(PROBLEM TO WORK ON)
Lines below starting with the line with "left hip: (314, 159)" and going on through the line with "left elbow: (319, 150)" must be output exactly; the rest of the records must be left out.

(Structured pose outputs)
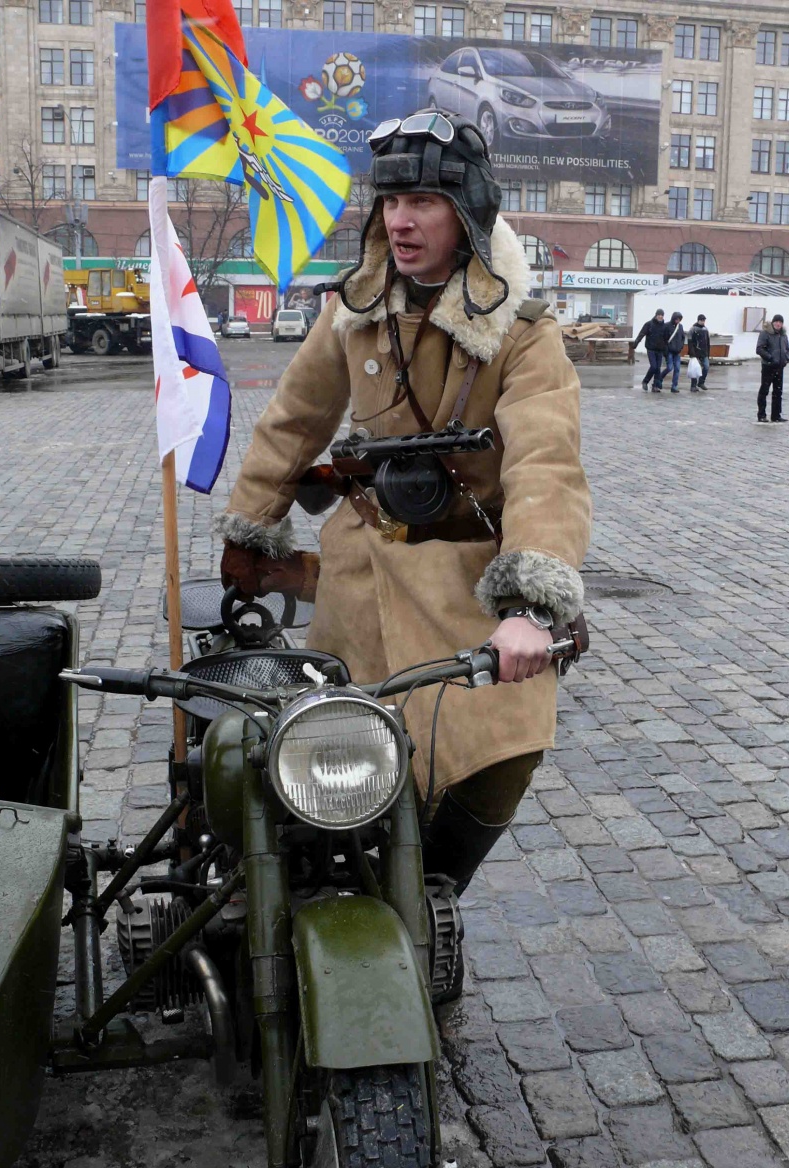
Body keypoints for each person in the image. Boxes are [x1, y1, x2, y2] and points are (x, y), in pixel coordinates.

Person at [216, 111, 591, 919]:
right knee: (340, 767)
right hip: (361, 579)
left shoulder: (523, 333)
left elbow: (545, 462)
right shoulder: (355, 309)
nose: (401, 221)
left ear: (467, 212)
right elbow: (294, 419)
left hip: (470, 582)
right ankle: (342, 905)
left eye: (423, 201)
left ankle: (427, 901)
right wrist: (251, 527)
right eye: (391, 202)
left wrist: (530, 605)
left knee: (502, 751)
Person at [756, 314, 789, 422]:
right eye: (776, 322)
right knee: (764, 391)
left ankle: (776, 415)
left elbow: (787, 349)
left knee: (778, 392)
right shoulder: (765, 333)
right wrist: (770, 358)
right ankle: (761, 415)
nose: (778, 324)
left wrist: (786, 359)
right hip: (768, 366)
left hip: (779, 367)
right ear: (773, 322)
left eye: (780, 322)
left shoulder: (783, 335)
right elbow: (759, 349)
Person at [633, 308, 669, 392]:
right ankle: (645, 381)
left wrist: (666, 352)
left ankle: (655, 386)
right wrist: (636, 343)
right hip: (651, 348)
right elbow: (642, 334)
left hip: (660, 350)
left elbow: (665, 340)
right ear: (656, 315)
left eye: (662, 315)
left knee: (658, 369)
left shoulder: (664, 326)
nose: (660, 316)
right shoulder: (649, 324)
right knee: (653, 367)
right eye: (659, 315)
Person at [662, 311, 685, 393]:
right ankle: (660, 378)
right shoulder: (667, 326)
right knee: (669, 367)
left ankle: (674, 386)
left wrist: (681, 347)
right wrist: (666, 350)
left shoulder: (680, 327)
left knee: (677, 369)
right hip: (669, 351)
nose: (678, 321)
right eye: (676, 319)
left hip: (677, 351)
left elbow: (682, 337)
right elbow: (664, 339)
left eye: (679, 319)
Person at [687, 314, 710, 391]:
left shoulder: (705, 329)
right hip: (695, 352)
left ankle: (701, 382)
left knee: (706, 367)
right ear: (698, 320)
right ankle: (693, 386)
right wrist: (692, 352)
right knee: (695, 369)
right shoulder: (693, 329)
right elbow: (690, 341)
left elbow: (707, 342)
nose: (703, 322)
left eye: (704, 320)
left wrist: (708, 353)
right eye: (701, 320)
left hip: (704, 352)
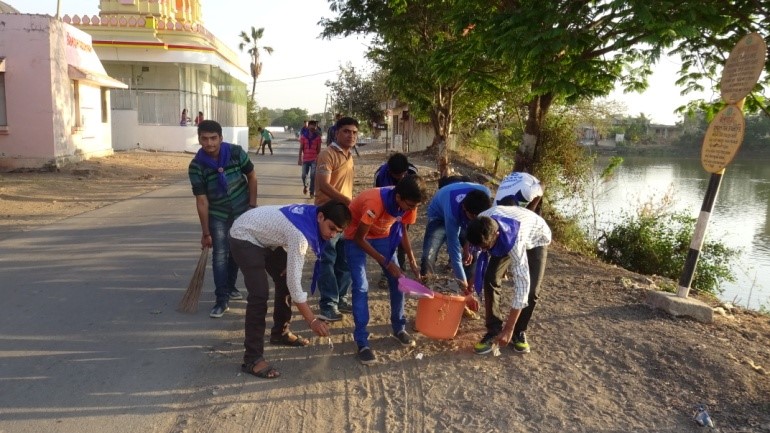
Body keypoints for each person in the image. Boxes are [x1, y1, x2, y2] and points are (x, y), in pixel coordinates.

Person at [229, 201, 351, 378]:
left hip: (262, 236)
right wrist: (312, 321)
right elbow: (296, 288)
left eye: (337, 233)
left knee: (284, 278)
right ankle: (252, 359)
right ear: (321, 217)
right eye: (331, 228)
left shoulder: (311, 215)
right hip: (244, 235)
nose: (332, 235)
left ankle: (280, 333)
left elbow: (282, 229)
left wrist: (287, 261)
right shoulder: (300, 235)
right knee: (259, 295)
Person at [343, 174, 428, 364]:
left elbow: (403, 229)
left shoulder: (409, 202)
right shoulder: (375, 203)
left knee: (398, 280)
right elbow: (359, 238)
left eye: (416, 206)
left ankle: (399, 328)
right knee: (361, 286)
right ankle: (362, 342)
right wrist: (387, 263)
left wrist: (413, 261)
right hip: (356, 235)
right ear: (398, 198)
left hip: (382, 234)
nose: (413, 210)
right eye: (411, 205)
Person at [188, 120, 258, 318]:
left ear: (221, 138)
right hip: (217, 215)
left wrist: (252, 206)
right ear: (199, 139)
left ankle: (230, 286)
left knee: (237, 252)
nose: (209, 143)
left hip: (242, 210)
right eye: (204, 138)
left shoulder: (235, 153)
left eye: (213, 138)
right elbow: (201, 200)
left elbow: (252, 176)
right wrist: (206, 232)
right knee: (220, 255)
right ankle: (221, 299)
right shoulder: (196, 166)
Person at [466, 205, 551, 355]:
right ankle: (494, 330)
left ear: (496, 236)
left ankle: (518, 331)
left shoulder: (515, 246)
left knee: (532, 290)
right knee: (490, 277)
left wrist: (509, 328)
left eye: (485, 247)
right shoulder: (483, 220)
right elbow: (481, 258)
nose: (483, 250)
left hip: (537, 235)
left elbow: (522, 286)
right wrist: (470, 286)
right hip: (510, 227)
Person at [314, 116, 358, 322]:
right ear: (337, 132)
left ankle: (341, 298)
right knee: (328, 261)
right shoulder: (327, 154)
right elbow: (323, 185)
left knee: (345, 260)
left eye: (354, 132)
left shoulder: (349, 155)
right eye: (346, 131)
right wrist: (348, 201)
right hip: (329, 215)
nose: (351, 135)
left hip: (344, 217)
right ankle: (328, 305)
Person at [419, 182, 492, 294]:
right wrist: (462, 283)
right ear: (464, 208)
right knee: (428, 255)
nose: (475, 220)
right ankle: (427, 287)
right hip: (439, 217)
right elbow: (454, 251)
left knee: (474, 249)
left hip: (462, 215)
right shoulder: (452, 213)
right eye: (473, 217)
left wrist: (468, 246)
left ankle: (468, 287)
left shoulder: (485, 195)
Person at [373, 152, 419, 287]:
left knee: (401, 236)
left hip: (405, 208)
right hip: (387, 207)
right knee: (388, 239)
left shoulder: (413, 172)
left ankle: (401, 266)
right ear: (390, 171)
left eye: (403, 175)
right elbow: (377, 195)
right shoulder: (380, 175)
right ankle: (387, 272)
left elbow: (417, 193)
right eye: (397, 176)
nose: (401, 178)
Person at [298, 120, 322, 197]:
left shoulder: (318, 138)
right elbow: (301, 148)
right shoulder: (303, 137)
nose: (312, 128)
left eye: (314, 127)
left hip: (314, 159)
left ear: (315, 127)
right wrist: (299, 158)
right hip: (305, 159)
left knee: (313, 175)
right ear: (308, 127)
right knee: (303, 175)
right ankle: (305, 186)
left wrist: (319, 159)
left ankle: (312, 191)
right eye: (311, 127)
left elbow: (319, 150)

---

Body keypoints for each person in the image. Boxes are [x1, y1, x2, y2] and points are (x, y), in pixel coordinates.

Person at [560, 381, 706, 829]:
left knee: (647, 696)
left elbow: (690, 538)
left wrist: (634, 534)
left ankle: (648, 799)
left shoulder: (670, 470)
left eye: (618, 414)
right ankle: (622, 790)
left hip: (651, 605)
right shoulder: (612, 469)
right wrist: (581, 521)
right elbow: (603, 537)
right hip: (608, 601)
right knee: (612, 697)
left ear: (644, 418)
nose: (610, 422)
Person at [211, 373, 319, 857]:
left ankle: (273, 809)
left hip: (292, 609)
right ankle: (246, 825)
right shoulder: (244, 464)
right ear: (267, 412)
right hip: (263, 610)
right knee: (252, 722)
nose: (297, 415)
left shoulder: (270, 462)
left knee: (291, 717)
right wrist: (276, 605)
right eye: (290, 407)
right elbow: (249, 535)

(RESPONSE TO THE TASK)
left hip: (314, 159)
left ear: (315, 127)
right wrist: (299, 158)
right hip: (305, 159)
left knee: (313, 175)
right ear: (308, 127)
right knee: (303, 175)
right ankle: (305, 186)
left wrist: (319, 159)
left ankle: (312, 191)
right eye: (311, 127)
left elbow: (319, 150)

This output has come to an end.